New Zealand will face increasing numbers of mercy killings as the population ages, euthanasia advocates predict.
The release yesterday of elderly Aucklander John Karnon - who faced a manslaughter charge for killing his sick, elderly wife - showed compassion, said Jack Jones, of the Voluntary Euthanasia Society.
Karnon, aged 87,this month admitted killing 86-year-old Florence Karnon in a suicide pact that went wrong.
Justice Paterson, QC, was satisfied that Karnon had been motivated by consideration and compassion when he enacted what Karnon's lawyer called "a final act of love."
Mr Jones said more people in similar circumstances were considering euthanasia as sickness and old age took their toll.
Older people no longer died from conditions such as pneumonia. Instead, they lived long, often lonely lives, in extraordinary pain.
More families would be involved in helping them die because no one could stand by and watch such suffering, he said.
Politicians should move swiftly to legalise euthanasia.
The Minister of Justice, Tony Ryall, would not comment.
A Catholic spokeswoman, Lyndsay Freer, said the church was strongly opposed to euthanasia - but would not condemn yesterday's decision.
"We would feel that only God can really at the end of the day make that judgment on the action."
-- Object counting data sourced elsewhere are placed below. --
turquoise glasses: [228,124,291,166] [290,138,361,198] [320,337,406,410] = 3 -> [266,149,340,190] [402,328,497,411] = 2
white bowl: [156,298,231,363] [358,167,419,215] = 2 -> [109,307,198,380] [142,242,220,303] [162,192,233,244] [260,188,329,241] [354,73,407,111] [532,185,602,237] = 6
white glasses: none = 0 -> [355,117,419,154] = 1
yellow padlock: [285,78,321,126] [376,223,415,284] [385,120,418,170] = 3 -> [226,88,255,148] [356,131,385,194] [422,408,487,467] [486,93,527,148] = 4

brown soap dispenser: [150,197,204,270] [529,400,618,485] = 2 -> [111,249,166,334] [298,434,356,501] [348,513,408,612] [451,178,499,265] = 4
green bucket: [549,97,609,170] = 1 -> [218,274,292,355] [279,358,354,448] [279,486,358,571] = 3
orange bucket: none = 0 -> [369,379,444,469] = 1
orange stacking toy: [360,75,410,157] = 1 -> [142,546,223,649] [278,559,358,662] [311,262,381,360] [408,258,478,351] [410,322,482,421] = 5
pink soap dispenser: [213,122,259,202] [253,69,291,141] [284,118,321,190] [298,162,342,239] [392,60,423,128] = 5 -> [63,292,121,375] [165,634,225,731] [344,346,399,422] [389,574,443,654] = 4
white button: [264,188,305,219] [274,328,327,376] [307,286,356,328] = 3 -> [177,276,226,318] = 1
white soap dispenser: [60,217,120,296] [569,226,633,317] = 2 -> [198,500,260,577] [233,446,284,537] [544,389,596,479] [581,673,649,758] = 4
Past cases of assisted suicide include Christchurch man Warren Ruscoe, who helped his tetraplegic best friend die in 1991.
He was initially charged with murder but later pleaded guilty to a lesser charge of aiding a suicide.
Peter Novis was tried in 1988 for shooting his terminally ill father on the Coromandel Peninsula. He was cleared of murder but convicted of manslaughter and sentenced to 12 months' supervision.
Two years later Roger Stead was accused of murdering his mother, who had pleaded with him to help her die.
He was found guilty of manslaughter and sentenced to 31/2 years' jail.